Biogasanlagen sind Multitalente

Interview mit Fabienne Thomas, Leiterin Politik bei aeesuisse

Fabienne Thomas

Leiterin Politik bei aeesuisse

Welche Rolle spielen landwirtschaftliche Biogasanlagen für den Klimaschutz in der Schweiz?

Sie spielen eine sehr grosse Rolle, da sie den anfallenden Hofdünger gleich vor Ort verwerten und zu Energie verarbeiten können. Sie leisten einen Beitrag fürs Klima, indem sie Methan unmittelbar in ein geschlossenes System leiten und so von der Atmosphäre fernhalten.

Und für die Energieversorgung?

Eigentlich stellen Biogasanlagen in erster Linie Gas bereit, das als Brennstoff verwendet, aber auch zur Erzeugung von Prozesswärme in der Industrie eingesetzt werden kann. Ein zusätzlicher Vorteil ist die Möglichkeit zur flexiblen Produktion von Strom immer dann, wenn er benötigt wird, und zu dessen direkter Einspeisung in das öffentliche Stromnetz. Dabei kann der Strom entweder als Bandlast oder zur Abdeckung von Bedarfsspitzen produziert werden. Die Anlagen ermöglichen also die Erzeugung genau der Art von Energie, die gerade benötigt wird. Sie sind Multitalente!

Worin bestehen die politischen Herausforderungen?

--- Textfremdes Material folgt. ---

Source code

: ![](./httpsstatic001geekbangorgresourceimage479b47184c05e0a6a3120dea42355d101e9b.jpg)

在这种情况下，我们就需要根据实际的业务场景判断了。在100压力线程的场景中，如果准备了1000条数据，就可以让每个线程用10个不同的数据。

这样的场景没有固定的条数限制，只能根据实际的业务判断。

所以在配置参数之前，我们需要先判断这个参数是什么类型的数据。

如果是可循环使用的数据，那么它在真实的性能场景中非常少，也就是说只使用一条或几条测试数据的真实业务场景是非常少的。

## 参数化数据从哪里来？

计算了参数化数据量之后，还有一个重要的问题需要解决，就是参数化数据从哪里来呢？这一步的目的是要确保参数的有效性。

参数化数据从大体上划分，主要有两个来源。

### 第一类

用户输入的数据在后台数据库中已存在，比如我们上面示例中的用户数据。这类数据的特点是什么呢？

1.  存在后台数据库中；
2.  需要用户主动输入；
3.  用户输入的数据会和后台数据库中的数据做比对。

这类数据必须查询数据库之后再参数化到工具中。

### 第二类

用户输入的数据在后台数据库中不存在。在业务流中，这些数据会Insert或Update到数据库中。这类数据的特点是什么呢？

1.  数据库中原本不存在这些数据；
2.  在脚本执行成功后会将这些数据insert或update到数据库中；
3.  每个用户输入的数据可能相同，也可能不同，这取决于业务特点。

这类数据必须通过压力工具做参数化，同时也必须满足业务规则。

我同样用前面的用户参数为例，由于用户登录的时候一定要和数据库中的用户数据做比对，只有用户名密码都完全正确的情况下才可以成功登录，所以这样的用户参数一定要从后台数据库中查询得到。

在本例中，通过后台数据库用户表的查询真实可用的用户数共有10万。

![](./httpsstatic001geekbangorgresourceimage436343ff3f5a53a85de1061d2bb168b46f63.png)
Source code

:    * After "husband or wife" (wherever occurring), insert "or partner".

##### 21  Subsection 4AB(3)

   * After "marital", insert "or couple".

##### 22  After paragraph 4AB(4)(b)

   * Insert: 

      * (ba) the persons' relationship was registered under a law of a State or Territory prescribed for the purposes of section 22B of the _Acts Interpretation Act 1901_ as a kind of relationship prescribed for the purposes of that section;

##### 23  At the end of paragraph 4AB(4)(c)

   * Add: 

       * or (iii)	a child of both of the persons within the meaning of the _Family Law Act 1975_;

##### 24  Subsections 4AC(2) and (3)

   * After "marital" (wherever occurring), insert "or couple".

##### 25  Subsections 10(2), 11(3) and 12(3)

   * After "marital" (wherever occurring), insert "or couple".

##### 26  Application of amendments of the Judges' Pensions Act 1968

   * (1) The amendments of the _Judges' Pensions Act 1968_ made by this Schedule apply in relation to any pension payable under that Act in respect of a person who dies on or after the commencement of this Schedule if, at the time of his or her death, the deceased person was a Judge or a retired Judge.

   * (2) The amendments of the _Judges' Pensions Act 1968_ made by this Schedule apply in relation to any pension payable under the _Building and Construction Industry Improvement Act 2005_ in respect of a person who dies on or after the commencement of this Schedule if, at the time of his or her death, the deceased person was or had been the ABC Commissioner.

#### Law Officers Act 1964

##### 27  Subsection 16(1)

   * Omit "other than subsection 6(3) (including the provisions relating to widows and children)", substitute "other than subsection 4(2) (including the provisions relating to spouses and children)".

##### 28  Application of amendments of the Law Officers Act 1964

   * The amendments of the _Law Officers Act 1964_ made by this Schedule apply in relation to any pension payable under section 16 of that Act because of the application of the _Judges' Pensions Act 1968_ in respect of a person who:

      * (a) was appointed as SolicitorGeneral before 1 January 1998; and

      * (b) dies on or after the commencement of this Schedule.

Aus politischer Sicht ist der Ausbau von Biogasanlagen erwünscht, aktuell vor allem zur Einspeisung von Biogas ins Gasnetz. Zurzeit werden in der Schweiz nur 5 Prozent des Hofdüngers für Biogasanlagen verwertet. Dieses Potenzial soll stärker ausgebaut werden. Es geht immer um die richtige Art der Umsetzung. Eine grundlegende Frage ist, ob auf landwirtschaftlichen Betrieben eher kleinere Biogasanlagen mit Schwerpunkt Klimaschutz eingesetzt werden oder ob es grössere Biogasanlagen braucht, die näher an einer Gasleitung liegen. Nach wie vor ist dieser Punkt umstritten.

Ist das eine Frage der Raumplanung?

Genau. Im Rahmen des sogenannten Mantelerlasses zur Energiepolitik wird die Frage der Grösse zurzeit auf politischer Ebene diskutiert. Gesetzlich wurden Anlagen mit einer maximalen Volumengrenze von 45’000 Tonnen an Hofdünger oder anderen Substraten festgelegt. Damit können auch grössere Anlagen gesetzes- und zonenkonform installiert werden. 

Warum sind Biogasanlagen eine so teure Massnahme?

Um grössere Mengen Energie herzustellen, muss viel Hofdünger verarbeitet werden. Da die Energiedichte von Gülle und Mist nicht sehr hoch ist, müssen einer Biogasanlage täglich grosse Mengen an Substraten zugeführt werden. Das verursacht hohen Arbeitsaufwand, macht Transporte und grosse Gär- sowie Lagerbehälter notwendig und führt somit insgesamt zu hohen Betriebskosten. Die technische Komplexität der Biogasanlagen erfordert daher einen vergleichsweisen hohen Aufwand.

Heutzutage ist eine Biogasanlage nur mit Unterstützung des Einspeisevergütungssystems (EVS) und der Förderung der Stiftung KliK rentabel. Warum ist das so?

Aus den oben erwähnten Gründen sind die Kosten für Landwirte und Landwirtinnen zu hoch, als dass sie sie allein tragen könnten. Die Unterstützungsleistungen kommen aus verschiedenen Bereichen, was die Finanzierung komplex macht. Die Stromproduktion wird finanziell durch das EVS unterstützt. Hierbei ist das Ziel des Bundesamts für Energie, eine möglichst günstige Stromproduktion zu fördern. Im Klimaschutz geht es hingegen in erster Linie um die Reduktion von CO₂- und Methanemissionen sowie den Ersatz fossiler Energie. Aber auch hier gilt, möglichst die kostengünstigste Massnahme zu ergreifen. Offen bleibt der Beitrag der Landwirtschaft. Obwohl deren Methan- und Ammoniakemissionen die Umwelt stark belasten, sieht die Agrarpolitik momentan noch keine direkten Fördermittel zwecks Reduktion vor. 

Gibt es regulatorische Hürden?

Ja. Sie liegen hauptsächlich im Bereich der Raumplanung. Häufig werden Biogasanlagen in der Landwirtschaftszone, nahe dem Landwirtschaftsbetrieb gebaut. Hier bestehen jedoch viele Vorgaben, die bereits während des Planungsprozesses berücksichtigt werden müssen und bei denen es zu Einsprachen kommen kann.